The following output will be produced:

FB Qimage2.PNG

Charting

The aggregated data frames can be charted using an R charting package. Using the plotly package, a pie chart can be generated showing the distribution of post types:

library(plotly)

plot_ly(aggdata.1, labels = aggdata.1$Group.1, values = aggdata.1$x, type = "pie") %>%
  layout(title = 'Post Type Distribution (Last 100 posts)',
         xaxis = list(showgrid = FALSE, zeroline = FALSE, showticklabels = FALSE),
         yaxis = list(showgrid = FALSE, zeroline = FALSE, showticklabels = FALSE))

FB Qimage5.PNG

Again using the plotly package, the following example generates a bar chart showing the average number of likes by post type:

library(plotly)

plot_ly(
  y = aggdata.2$Group.1,
  x = aggdata.2$x,
  name = "Average 'Likes' by Post Type (last 20 posts)",
  type = "bar",
  orientation = "h",
  marker = list(color = c('rgba(15, 31, 222, 0.8)', 'rgba(20, 168, 0, 0.67)', 'rgba(250, 221, 0, 0.72)'))
)%>%
    
layout(title = "Average 'Likes' by Post Type (Last 20 posts)",
         xaxis = list(title = "Average Likes"),
         yaxis = list(title = ""),
         annotations = list(x = format(aggdata.2$x,digits=0), y = aggdata.2$Group.1, text = format(aggdata.2$x,digits=0),
                            xanchor = 'center', yanchor = 'bottom', 
                            showarrow = FALSE))

FB Qimage4.PNG

API Limits

Rate Limits

Facebook imposes both Page and app rate limits. Rate limits can be tracked on your app dashboard. While not all API calls count against the rate limits, Page and application throttling will occur at the following limits:

  • Application-level API rate limit: 200 calls/person/hour
  • Page-level API rate limit: 4800 calls/person/24-hour period

More details regarding API rate limiting can be found on the Facebook Developer Network Rate Limiting page.

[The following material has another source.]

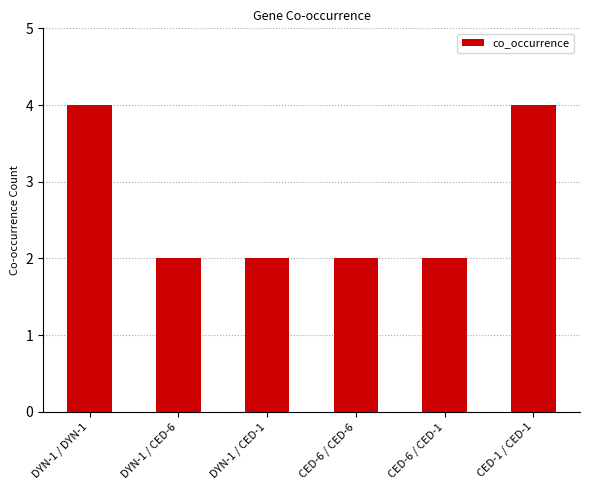

What is the approximate value at CED-6 / CED-6?

2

Displayr and Q (R Server) Limits

When making Facebook API calls from within Q or Displayr, the R server has a timeout limit of approximately 2 minutes. Under normal circumstances, Facebook will return approximately 1,000 to 1,500 records within this timeframe. The number of records that will be returned can vary depending on the type of API call being made (for example, searching a page versus querying insights data). Therefore, it is good practice to split larger data sets into multiple API calls so as to work within the R server timeout limits.